The rest of the night was spent fending off Master Tom's advances - my outfit oily burley to the dungeon master, who saw it as a sign I was rack-ready.

So last weekend, almost 20 years on, I was not going to make the same mistake - and pulled on skivvy and skirt under a large woollen overcoat.

These days the Hellfire Club has found a perfect home on Oxford St where the clientele are more high-minded, better groomed and most assiduously not packing.

The years have been good to Master Tom, aka Craig Donarski the promoter, now twice the man he once was. Although the modern dress code states "no effort, no entry" and rules the minimum dress code is a G-string, Satan's Bass Player, sensing an opportunity, arrived with leather masks for all to ensure admittance.

These days Hellfire is a bit like Disneyland for mums and dads at a fraction of the cost. There are large animal characters - a lifesize panda was at one point ravished by a stripper who ended her performance ripping off his head - fabulous fetish costumes, pool tables, nude body-painting and, of course, the rack - which these days is used by chubby couples who spank each other and make up before spanking each other all over again.

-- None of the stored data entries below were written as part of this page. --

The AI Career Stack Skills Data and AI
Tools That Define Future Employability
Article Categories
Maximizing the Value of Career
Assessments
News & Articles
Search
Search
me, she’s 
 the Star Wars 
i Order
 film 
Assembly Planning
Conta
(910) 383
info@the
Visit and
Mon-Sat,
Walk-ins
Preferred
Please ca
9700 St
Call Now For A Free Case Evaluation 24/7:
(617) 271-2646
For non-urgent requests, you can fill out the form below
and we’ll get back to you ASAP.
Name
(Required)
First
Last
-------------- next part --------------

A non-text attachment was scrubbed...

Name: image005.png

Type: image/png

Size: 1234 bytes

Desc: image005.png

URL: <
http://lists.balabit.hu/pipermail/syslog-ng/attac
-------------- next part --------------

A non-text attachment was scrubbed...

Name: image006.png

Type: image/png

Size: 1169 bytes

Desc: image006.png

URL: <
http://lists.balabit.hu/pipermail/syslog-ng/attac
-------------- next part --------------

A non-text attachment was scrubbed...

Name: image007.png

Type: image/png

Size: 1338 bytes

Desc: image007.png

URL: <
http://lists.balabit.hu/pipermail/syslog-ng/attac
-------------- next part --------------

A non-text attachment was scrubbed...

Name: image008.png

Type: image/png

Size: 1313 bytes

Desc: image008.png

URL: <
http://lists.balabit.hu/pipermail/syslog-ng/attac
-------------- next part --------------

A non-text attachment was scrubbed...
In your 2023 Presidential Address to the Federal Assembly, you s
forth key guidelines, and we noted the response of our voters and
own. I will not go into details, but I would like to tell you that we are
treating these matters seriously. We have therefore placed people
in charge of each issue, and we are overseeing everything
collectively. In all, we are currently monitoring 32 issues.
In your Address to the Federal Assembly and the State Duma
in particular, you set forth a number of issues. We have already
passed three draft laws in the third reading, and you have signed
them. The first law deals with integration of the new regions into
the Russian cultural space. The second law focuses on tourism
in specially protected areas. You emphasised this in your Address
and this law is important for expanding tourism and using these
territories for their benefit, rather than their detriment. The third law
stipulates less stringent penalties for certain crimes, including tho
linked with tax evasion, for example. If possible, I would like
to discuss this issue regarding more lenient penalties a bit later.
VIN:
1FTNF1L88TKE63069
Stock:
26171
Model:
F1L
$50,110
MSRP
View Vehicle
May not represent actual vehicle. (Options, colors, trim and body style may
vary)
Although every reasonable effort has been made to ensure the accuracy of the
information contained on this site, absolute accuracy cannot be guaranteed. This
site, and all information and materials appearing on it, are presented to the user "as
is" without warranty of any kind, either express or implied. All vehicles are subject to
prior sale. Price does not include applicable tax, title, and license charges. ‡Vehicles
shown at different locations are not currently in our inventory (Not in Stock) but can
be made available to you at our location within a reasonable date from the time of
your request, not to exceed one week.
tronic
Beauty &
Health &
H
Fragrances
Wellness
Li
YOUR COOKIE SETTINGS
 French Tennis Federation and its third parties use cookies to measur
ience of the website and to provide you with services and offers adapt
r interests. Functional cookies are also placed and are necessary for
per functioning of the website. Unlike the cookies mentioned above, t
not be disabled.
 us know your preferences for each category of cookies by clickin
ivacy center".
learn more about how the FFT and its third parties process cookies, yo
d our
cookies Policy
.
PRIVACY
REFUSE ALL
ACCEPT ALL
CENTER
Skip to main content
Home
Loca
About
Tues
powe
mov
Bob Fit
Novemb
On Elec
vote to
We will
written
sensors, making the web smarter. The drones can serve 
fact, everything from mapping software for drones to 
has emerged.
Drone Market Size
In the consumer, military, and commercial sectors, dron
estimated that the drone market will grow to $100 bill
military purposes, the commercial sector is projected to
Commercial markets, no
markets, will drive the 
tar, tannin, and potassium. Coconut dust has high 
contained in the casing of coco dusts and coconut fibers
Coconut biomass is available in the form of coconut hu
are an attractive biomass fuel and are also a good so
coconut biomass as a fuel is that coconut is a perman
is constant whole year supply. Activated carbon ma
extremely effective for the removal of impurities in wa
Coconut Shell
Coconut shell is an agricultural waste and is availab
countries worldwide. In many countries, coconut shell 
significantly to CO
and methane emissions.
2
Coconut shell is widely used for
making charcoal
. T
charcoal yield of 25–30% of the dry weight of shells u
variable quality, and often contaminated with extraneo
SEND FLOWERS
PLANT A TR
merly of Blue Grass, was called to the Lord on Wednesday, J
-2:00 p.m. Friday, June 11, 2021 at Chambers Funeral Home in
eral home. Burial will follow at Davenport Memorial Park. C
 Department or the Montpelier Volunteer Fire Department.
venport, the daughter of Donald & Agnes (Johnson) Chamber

After the Bass Player's wife and I observed such a demonstration (played to Cold Chisel's Breakfast At Sweethearts), I made a visit to the ladies room where a young woman, shocked by what I was wearing, implored me to shed.

"I have to take it all off!" she entreated.

Grateful I had taken my mother's childhood advice and was wearing my trusty cold-weather singlet, I obliged, swapping skivvy for singie.

My husband by this time was chatting with the dungeon master. Concerned he was about to be evicted for failing to wear a loincloth, I joined them and was stunned to find he and Master Tom were having a reunion - they were once kindergarten pals at Fairy Meadow Demonstration School on the South Coast. RIP Mrs A.